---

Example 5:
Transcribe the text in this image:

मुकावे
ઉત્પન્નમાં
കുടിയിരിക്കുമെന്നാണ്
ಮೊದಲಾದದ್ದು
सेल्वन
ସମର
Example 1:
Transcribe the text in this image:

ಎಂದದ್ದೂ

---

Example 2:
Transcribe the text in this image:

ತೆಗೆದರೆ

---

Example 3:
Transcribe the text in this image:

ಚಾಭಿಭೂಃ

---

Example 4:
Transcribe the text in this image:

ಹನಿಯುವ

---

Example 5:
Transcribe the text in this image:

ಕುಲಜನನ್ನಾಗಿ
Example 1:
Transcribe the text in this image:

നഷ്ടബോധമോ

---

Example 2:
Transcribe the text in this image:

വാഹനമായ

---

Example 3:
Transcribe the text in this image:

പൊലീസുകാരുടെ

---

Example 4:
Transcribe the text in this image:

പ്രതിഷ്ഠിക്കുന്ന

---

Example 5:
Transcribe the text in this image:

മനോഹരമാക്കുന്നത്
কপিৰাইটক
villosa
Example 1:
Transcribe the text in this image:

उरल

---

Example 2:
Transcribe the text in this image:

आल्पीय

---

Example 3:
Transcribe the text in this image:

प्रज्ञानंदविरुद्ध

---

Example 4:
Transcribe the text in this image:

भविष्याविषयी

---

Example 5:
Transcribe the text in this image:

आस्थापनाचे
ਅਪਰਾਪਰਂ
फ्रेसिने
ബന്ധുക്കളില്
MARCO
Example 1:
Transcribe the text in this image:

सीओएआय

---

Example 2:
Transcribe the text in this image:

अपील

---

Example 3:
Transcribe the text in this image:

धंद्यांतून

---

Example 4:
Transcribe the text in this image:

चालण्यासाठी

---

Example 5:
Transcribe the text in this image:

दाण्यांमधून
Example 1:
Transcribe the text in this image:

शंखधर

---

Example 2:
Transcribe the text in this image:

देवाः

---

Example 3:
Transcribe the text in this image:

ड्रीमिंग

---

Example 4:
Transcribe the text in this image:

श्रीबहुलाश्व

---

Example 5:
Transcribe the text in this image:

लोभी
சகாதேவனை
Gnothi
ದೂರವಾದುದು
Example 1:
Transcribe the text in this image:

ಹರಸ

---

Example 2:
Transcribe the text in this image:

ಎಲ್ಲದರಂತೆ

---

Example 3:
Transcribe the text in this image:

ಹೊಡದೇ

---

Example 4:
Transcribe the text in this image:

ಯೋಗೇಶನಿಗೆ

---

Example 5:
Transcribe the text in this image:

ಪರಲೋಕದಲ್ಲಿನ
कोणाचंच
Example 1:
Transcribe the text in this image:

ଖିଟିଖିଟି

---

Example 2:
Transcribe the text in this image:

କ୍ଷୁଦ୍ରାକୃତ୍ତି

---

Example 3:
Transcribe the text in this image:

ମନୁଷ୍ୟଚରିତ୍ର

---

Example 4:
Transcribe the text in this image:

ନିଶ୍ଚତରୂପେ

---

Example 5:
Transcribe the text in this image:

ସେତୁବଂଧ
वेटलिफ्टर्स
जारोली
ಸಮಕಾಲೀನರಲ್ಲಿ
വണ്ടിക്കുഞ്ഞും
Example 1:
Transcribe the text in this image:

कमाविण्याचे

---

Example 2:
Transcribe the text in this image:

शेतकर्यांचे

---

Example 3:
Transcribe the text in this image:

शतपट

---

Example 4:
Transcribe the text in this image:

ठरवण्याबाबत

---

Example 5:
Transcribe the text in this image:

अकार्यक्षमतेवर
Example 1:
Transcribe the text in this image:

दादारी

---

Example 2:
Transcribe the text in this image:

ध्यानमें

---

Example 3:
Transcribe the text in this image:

───

#### Task requirements
Print the material once more, exactly as it appears.

#### Solution
---

Example 5:
Transcribe the text in this image:

मुकावे
ઉત્પન્નમાં
കുടിയിരിക്കുമെന്നാണ്
ಮೊದಲಾದದ್ದು
सेल्वन
ସମର
Example 1:
Transcribe the text in this image:

ಎಂದದ್ದೂ

---

Example 2:
Transcribe the text in this image:

ತೆಗೆದರೆ

---

Example 3:
Transcribe the text in this image:

ಚಾಭಿಭೂಃ

---

Example 4:
Transcribe the text in this image:

ಹನಿಯುವ

---

Example 5:
Transcribe the text in this image:

ಕುಲಜನನ್ನಾಗಿ
Example 1:
Transcribe the text in this image:

നഷ്ടബോധമോ

---

Example 2:
Transcribe the text in this image:

വാഹനമായ

---

Example 3:
Transcribe the text in this image:

പൊലീസുകാരുടെ

---

Example 4:
Transcribe the text in this image:

പ്രതിഷ്ഠിക്കുന്ന

---

Example 5:
Transcribe the text in this image:

മനോഹരമാക്കുന്നത്
কপিৰাইটক
villosa
Example 1:
Transcribe the text in this image:

उरल

---

Example 2:
Transcribe the text in this image:

आल्पीय

---

Example 3:
Transcribe the text in this image:

प्रज्ञानंदविरुद्ध

---

Example 4:
Transcribe the text in this image:

भविष्याविषयी

---

Example 5:
Transcribe the text in this image:

आस्थापनाचे
ਅਪਰਾਪਰਂ
फ्रेसिने
ബന്ധുക്കളില്
MARCO
Example 1:
Transcribe the text in this image:

सीओएआय

---

Example 2:
Transcribe the text in this image:

अपील

---

Example 3:
Transcribe the text in this image:

धंद्यांतून

---

Example 4:
Transcribe the text in this image:

चालण्यासाठी

---

Example 5:
Transcribe the text in this image:

दाण्यांमधून
Example 1:
Transcribe the text in this image:

शंखधर

---

Example 2:
Transcribe the text in this image:

देवाः

---

Example 3:
Transcribe the text in this image:

ड्रीमिंग

---

Example 4:
Transcribe the text in this image:

श्रीबहुलाश्व

---

Example 5:
Transcribe the text in this image:

लोभी
சகாதேவனை
Gnothi
ದೂರವಾದುದು
Example 1:
Transcribe the text in this image:

ಹರಸ

---

Example 2:
Transcribe the text in this image:

ಎಲ್ಲದರಂತೆ

---

Example 3:
Transcribe the text in this image:

ಹೊಡದೇ

---

Example 4:
Transcribe the text in this image:

ಯೋಗೇಶನಿಗೆ

---

Example 5:
Transcribe the text in this image:

ಪರಲೋಕದಲ್ಲಿನ
कोणाचंच
Example 1:
Transcribe the text in this image:

ଖିଟିଖିଟି

---

Example 2:
Transcribe the text in this image:

କ୍ଷୁଦ୍ରାକୃତ୍ତି

---

Example 3:
Transcribe the text in this image:

ମନୁଷ୍ୟଚରିତ୍ର

---

Example 4:
Transcribe the text in this image:

ନିଶ୍ଚତରୂପେ

---

Example 5:
Transcribe the text in this image:

ସେତୁବଂଧ
वेटलिफ्टर्स
जारोली
ಸಮಕಾಲೀನರಲ್ಲಿ
വണ്ടിക്കുഞ്ഞും
Example 1:
Transcribe the text in this image:

कमाविण्याचे

---

Example 2:
Transcribe the text in this image:

शेतकर्यांचे

---

Example 3:
Transcribe the text in this image:

शतपट

---

Example 4:
Transcribe the text in this image:

ठरवण्याबाबत

---

Example 5:
Transcribe the text in this image:

अकार्यक्षमतेवर
Example 1:
Transcribe the text in this image:

दादारी

---

Example 2:
Transcribe the text in this image:

ध्यानमें

---

Example 3:
Transcribe the text in this image:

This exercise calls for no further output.